----- Excerpted data -----
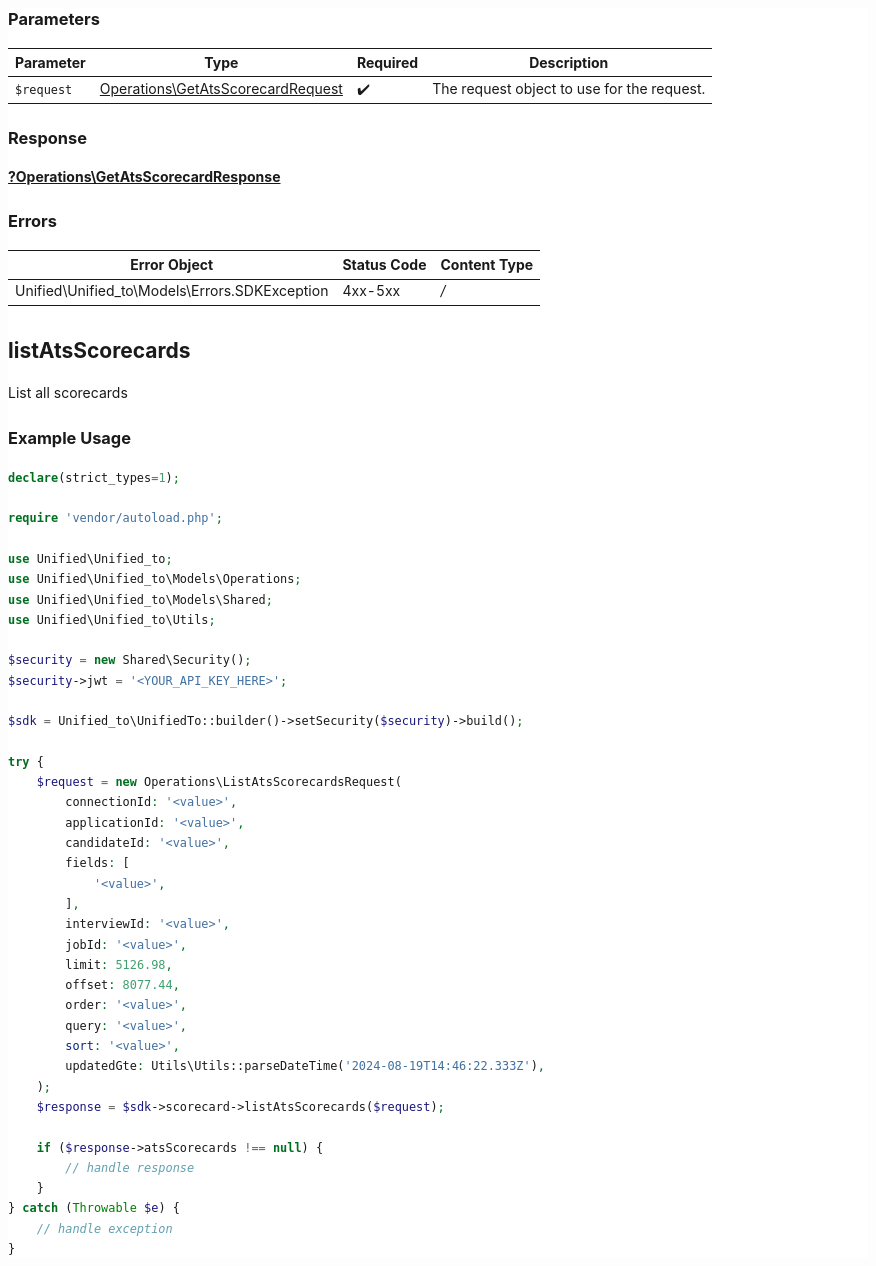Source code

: ### Parameters

| Parameter                                                                              | Type                                                                                   | Required                                                                               | Description                                                                            |
| -------------------------------------------------------------------------------------- | -------------------------------------------------------------------------------------- | -------------------------------------------------------------------------------------- | -------------------------------------------------------------------------------------- |
| `$request`                                                                             | [Operations\GetAtsScorecardRequest](../../Models/Operations/GetAtsScorecardRequest.md) | :heavy_check_mark:                                                                     | The request object to use for the request.                                             |

### Response

**[?Operations\GetAtsScorecardResponse](../../Models/Operations/GetAtsScorecardResponse.md)**

### Errors

| Error Object                                  | Status Code                                   | Content Type                                  |
| --------------------------------------------- | --------------------------------------------- | --------------------------------------------- |
| Unified\Unified_to\Models\Errors.SDKException | 4xx-5xx                                       | */*                                           |


## listAtsScorecards

List all scorecards

### Example Usage

```php
declare(strict_types=1);

require 'vendor/autoload.php';

use Unified\Unified_to;
use Unified\Unified_to\Models\Operations;
use Unified\Unified_to\Models\Shared;
use Unified\Unified_to\Utils;

$security = new Shared\Security();
$security->jwt = '<YOUR_API_KEY_HERE>';

$sdk = Unified_to\UnifiedTo::builder()->setSecurity($security)->build();

try {
    $request = new Operations\ListAtsScorecardsRequest(
        connectionId: '<value>',
        applicationId: '<value>',
        candidateId: '<value>',
        fields: [
            '<value>',
        ],
        interviewId: '<value>',
        jobId: '<value>',
        limit: 5126.98,
        offset: 8077.44,
        order: '<value>',
        query: '<value>',
        sort: '<value>',
        updatedGte: Utils\Utils::parseDateTime('2024-08-19T14:46:22.333Z'),
    );
    $response = $sdk->scorecard->listAtsScorecards($request);

    if ($response->atsScorecards !== null) {
        // handle response
    }
} catch (Throwable $e) {
    // handle exception
}
```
-----
:: Task to carry out ::
In the entries, find every line holding "Utils" and copy it.

:: The completed task ::
use Unified\Unified_to\Utils;
        updatedGte: Utils\Utils::parseDateTime('2024-08-19T14:46:22.333Z'),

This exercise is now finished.